Écrite par William Shakespeare au début de sa carrière et publiée pour la première fois en 1597, Roméo et Juliette est incontestablement la tragédie la plus célèbre de l’Histoire. La pièce appartient à une tradition de diverses romances remontant à l’Antiquité tel le mythe de Pyrame et Thisbé qu’Ovide relate dans ses Métamorphoses. L’intrigue, elle, se base sur une légende italienne traduite en vers sous le titre de The Tragical History of Romeus and Juliet par Arthur Brooke en 1562, puis retranscrite en prose par William Painter dans le Palais des plaisirs. On en sait peu sur ces deux auteurs, si ce n’est que leurs œuvres furent une grande source d’inspiration pour Shakespeare, qui améliora cependant l’histoire originale en développant des personnages secondaires comme Mercutio ou le comte Paris. Roméo et Juliette fut initialement publiée sous forme d’in-quarto dénaturant le texte de Shakespeare qui sera cependant corrigé dans les éditions ultérieures, plus fidèles à l’œuvre du dramaturge – l’in-quarto est une forme de livre où la feuille imprimée a été pliée deux fois, donnant ainsi quatre feuillets, donc huit pages.

Une dissension a souvent agité les milieux intellectuels : le destin de Roméo et Juliette est-il le fruit de la fatalité ou d’une succession de coïncidences malheureuses ? Si cette question est sujette à débat, la pièce de Shakespeare n’en demeure pas moins fondée sur l’éternel mythe des amants maudits, dans la lignée de Tristan et Iseult.

Roméo et Juliette dans les arts et la culture populaire

Indépendamment du nombre incalculable de mises en scène qu’elle a connues au théâtre, la pièce a a inspiré de multiples œuvres d’art et a été adaptée sur presque tous les supports ; à commencer par la peinture, avec le célèbre tableau de Frank Bernard Dicksee. Peint en 1884, il représente l’éternelle scène du balcon dans un style dérivé du préraphaélisme. Ce mouvement artistique né en Grande-Bretagne en 1848, est emprunt d’une forte théâtralité et prône le souci du détail ainsi que l’utilisation de couleurs vives. Bien que le tableau de Dicksee n’y soit pas officiellement rattaché, il en défend les valeurs artistiques, à savoir une approche sentimentale du sujet et la recherche de la « beauté absolue ». Dans un autre registre, Joseph Wright of Derby, peignait près d’un siècle auparavant, La Scène du tombeau (1790).
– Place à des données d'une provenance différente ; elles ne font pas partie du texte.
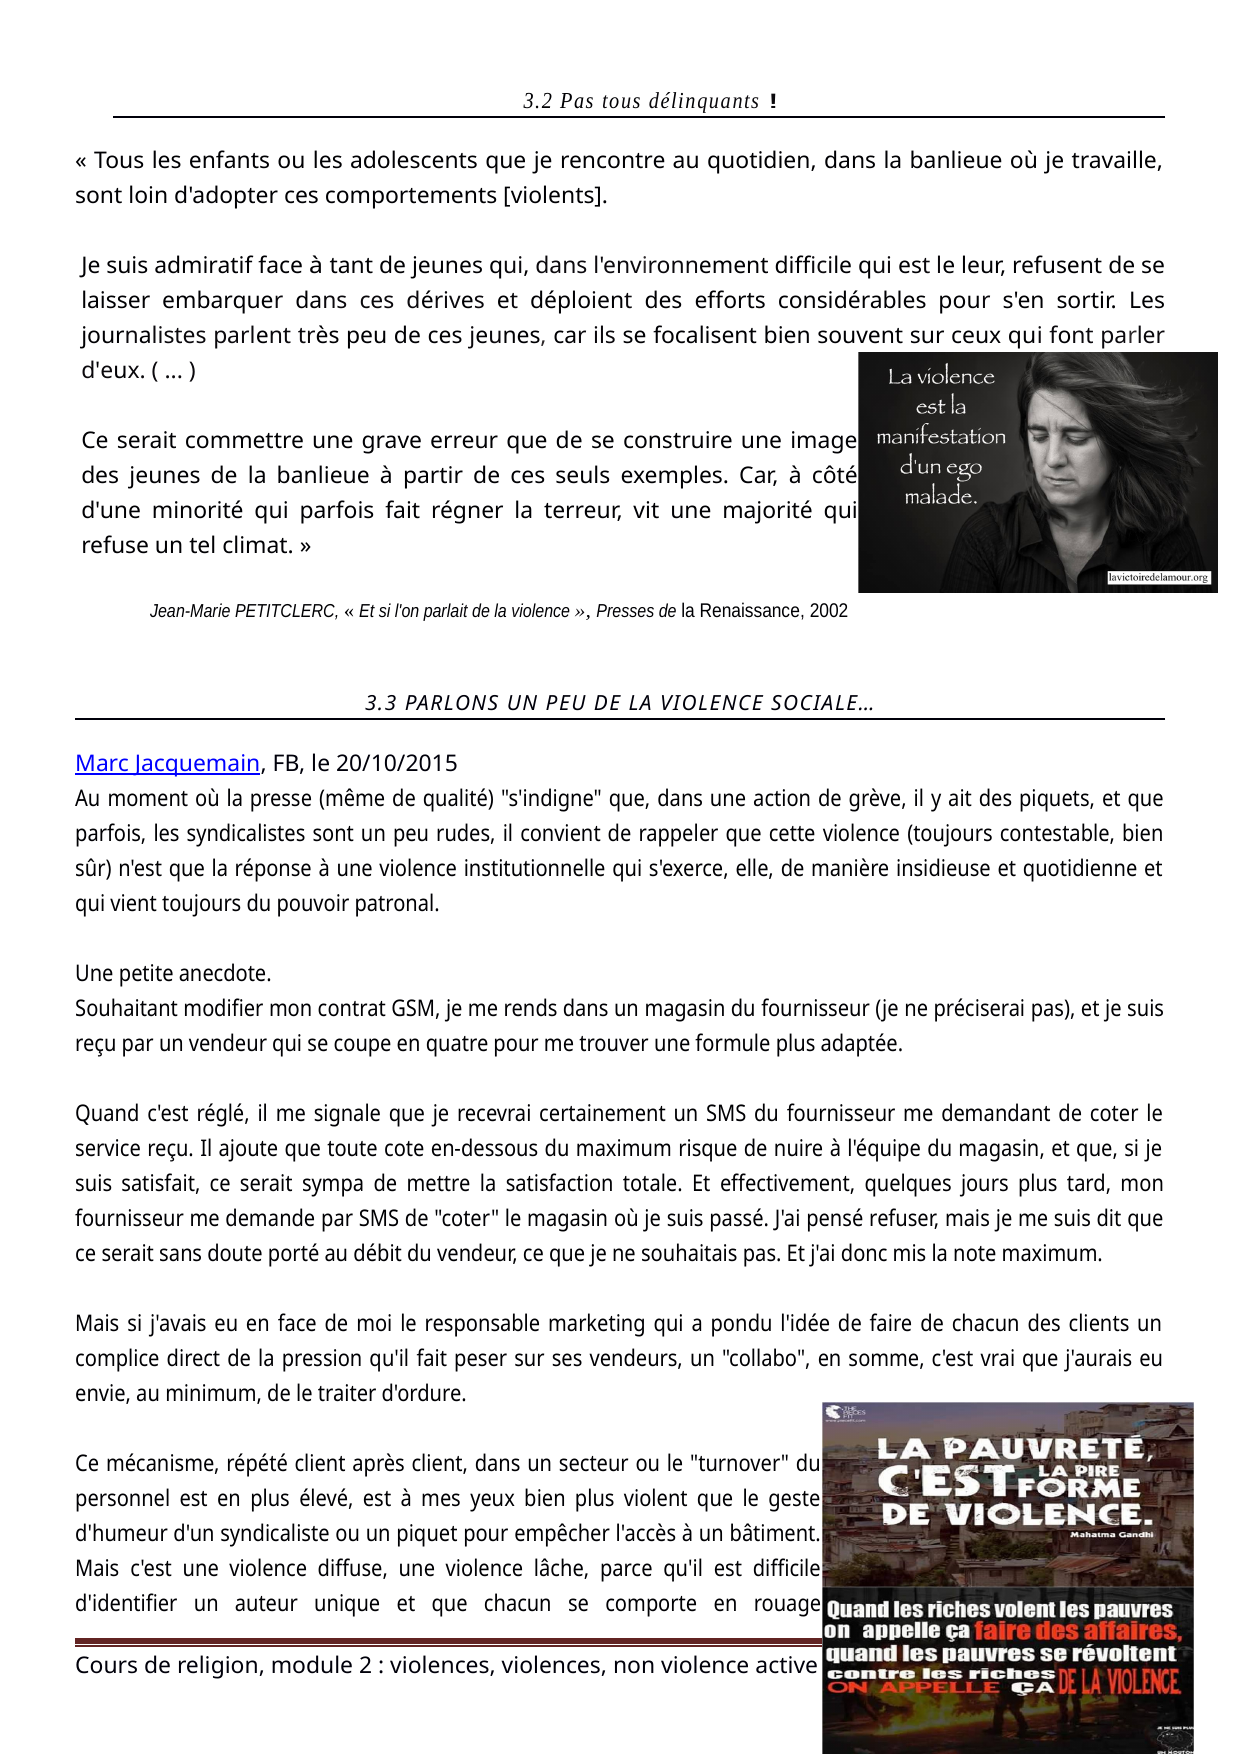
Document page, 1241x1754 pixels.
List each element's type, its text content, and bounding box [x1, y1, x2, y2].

list Je suis admiratif face à tant de jeunes qui, dans l'environnement difficile qui est le leur, refusent de se laisser embarquer dans ces dérives et déploient des efforts considérables pour s'en sortir. Les journalistes parlent très peu de ces jeunes, car ils se focalisent bien souvent sur ceux qui font parler d'eux. ( ... ) [81, 249, 1165, 385]
list Jean-Marie PETITCLERC, « Et si l'on parlait de la violence », Presses de la Renaissance, 2002 [112, 599, 1165, 622]
text Souhaitant modifier mon contrat GSM, je me rends dans un magasin du fournisseur (je ne préciserai pas), et je suis reçu par un vendeur qui se coupe en quatre pour me trouver une formule plus adaptée. [75, 992, 1165, 1058]
picture [858, 352, 1218, 593]
list « Tous les enfants ou les adolescents que je rencontre au quotidien, dans la banlieue où je travaille, sont loin d'adopter ces comportements [violents]. [75, 144, 1165, 210]
text Ce mécanisme, répété client après client, dans un secteur ou le "turnover" du personnel est en plus élevé, est à mes yeux bien plus violent que le geste d'humeur d'un syndicaliste ou un piquet pour empêcher l'accès à un bâtiment. Mais c'est une violence diffuse, une violence lâche, parce qu'il est difficile d'identifier un auteur unique et que chacun se comporte en rouage [75, 1447, 822, 1618]
text Marc Jacquemain, FB, le 20/10/2015 [75, 747, 1165, 778]
text Au moment où la presse (même de qualité) "s'indigne" que, dans une action de grève, il y ait des piquets, et que parfois, les syndicalistes sont un peu rudes, il convient de rappeler que cette violence (toujours contestable, bien sûr) n'est que la réponse à une violence institutionnelle qui s'exerce, elle, de manière insidieuse et quotidienne et qui vient toujours du pouvoir patronal. [75, 782, 1165, 918]
subtitle 3.2 Pas tous délinquants ! [112, 87, 1165, 118]
list Ce serait commettre une grave erreur que de se construire une image des jeunes de la banlieue à partir de ces seuls exemples. Car, à côté d'une minorité qui parfois fait régner la terreur, vit une majorité qui refuse un tel climat. » [81, 424, 858, 560]
text Mais si j'avais eu en face de moi le responsable marketing qui a pondu l'idée de faire de chacun des clients un complice direct de la pression qu'il fait peser sur ses vendeurs, un "collabo", en somme, c'est vrai que j'aurais eu envie, au minimum, de le traiter d'ordure. [75, 1272, 1165, 1408]
text Une petite anecdote. [75, 957, 1165, 988]
picture [822, 1402, 1194, 1754]
text Quand c'est réglé, il me signale que je recevrai certainement un SMS du fournisseur me demandant de coter le service reçu. Il ajoute que toute cote en-dessous du maximum risque de nuire à l'équipe du magasin, et que, si je suis satisfait, ce serait sympa de mettre la satisfaction totale. Et effectivement, quelques jours plus tard, mon fournisseur me demande par SMS de "coter" le magasin où je suis passé. J'ai pensé refuser, mais je me suis dit que ce serait sans doute porté au débit du vendeur, ce que je ne souhaitais pas. Et j'ai donc mis la note maximum. [75, 1062, 1165, 1268]
subtitle 3.3 PARLONS UN PEU DE LA VIOLENCE SOCIALE… [75, 688, 1165, 718]
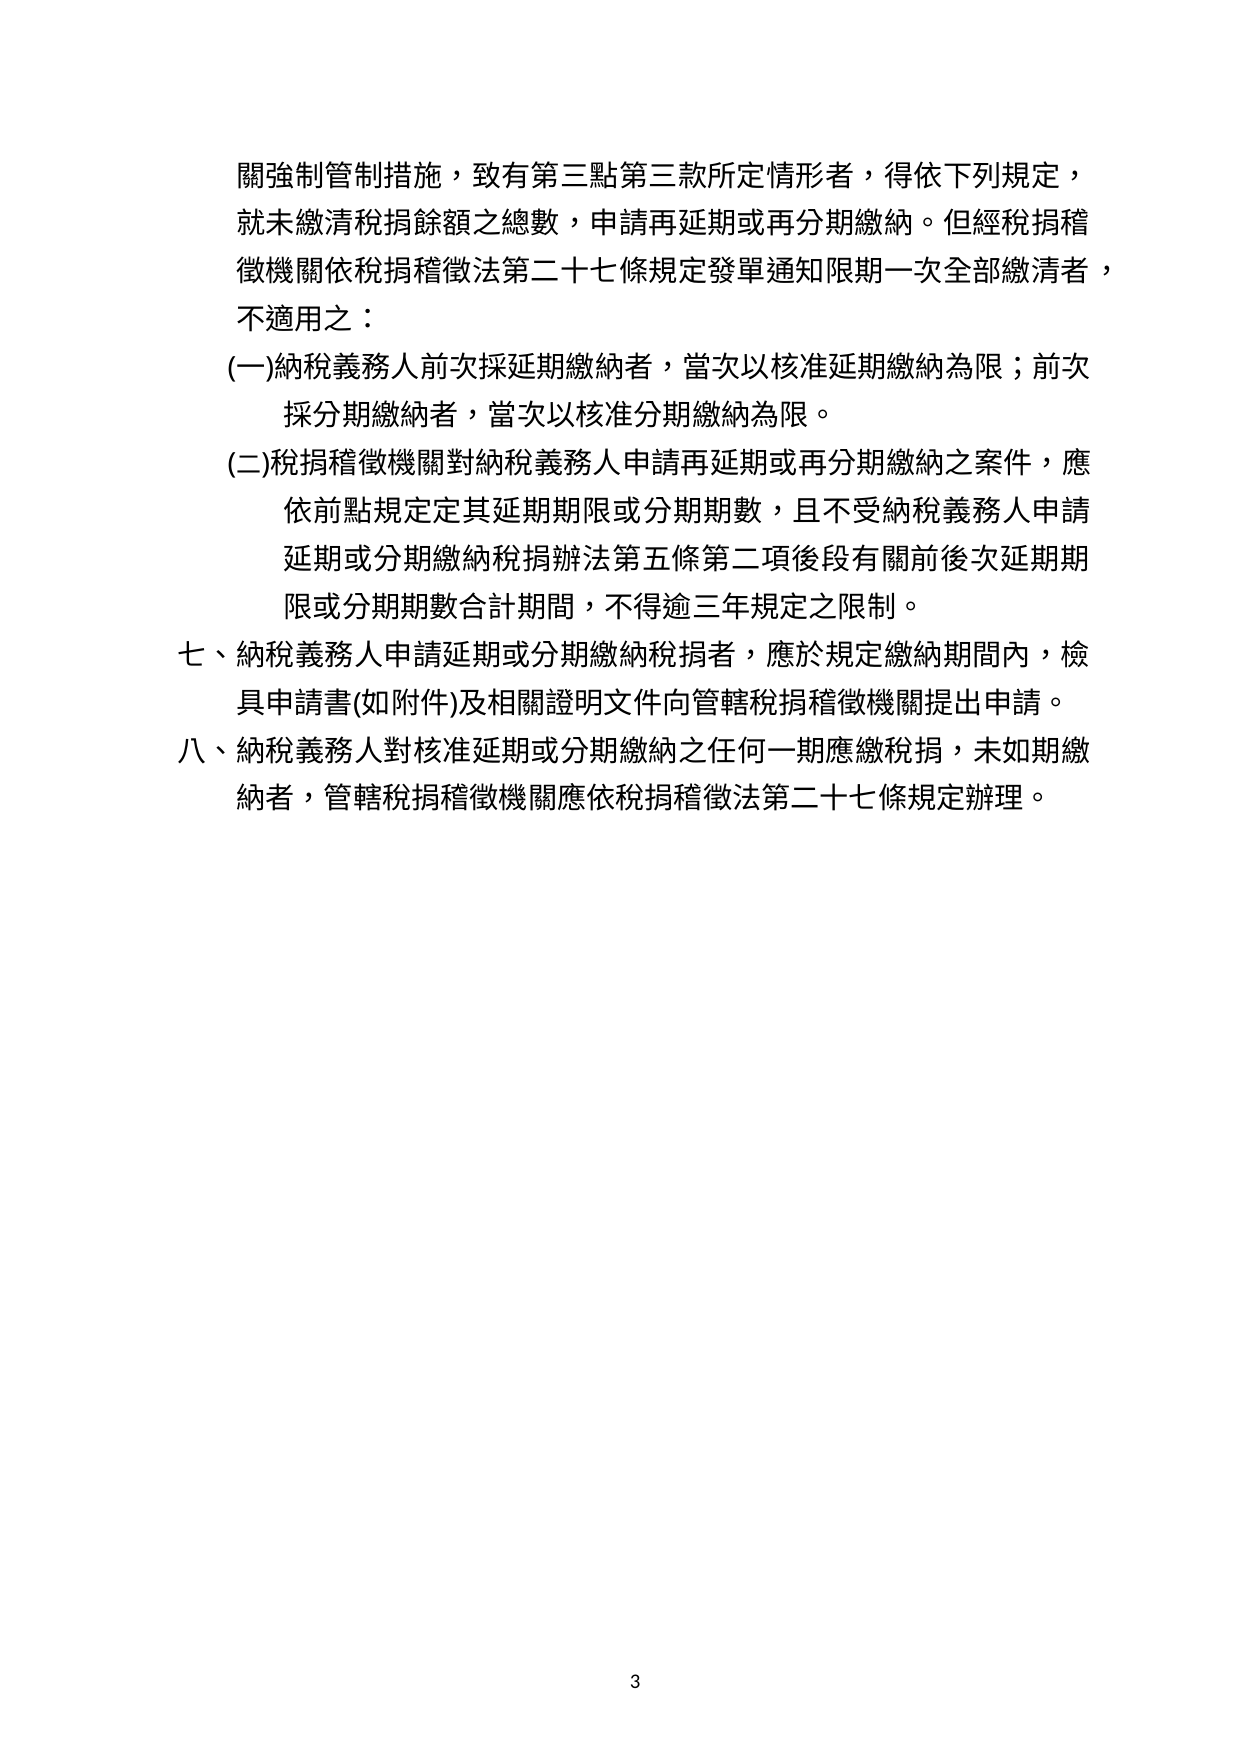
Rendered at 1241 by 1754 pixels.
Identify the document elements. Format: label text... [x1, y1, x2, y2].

subtitle 稅捐稽徵機關對納稅義務人申請再延期或再分期繳納之案件，應依前點規定定其延期期限或分期期數，且不受納稅義務人申請延期或分期繳納稅捐辦法第五條第二項後段有關前後次延期期限或分期期數合計期間，不得逾三年規定之限制。 [227, 435, 1092, 627]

Ce tableau illustre parfaitement le talent de l’artiste pour le clair-obscur, un procédé mis au point par le Caravage au début de la Renaissance, permettant de produire sur l’image des effets de reliefs par des contrastes d’ombres et de lumières. Juliette y est représentée à genoux, près du corps inanimé de Roméo. Alertée par l’arrivée d’un inconnu, elle est sur le point de se suicider.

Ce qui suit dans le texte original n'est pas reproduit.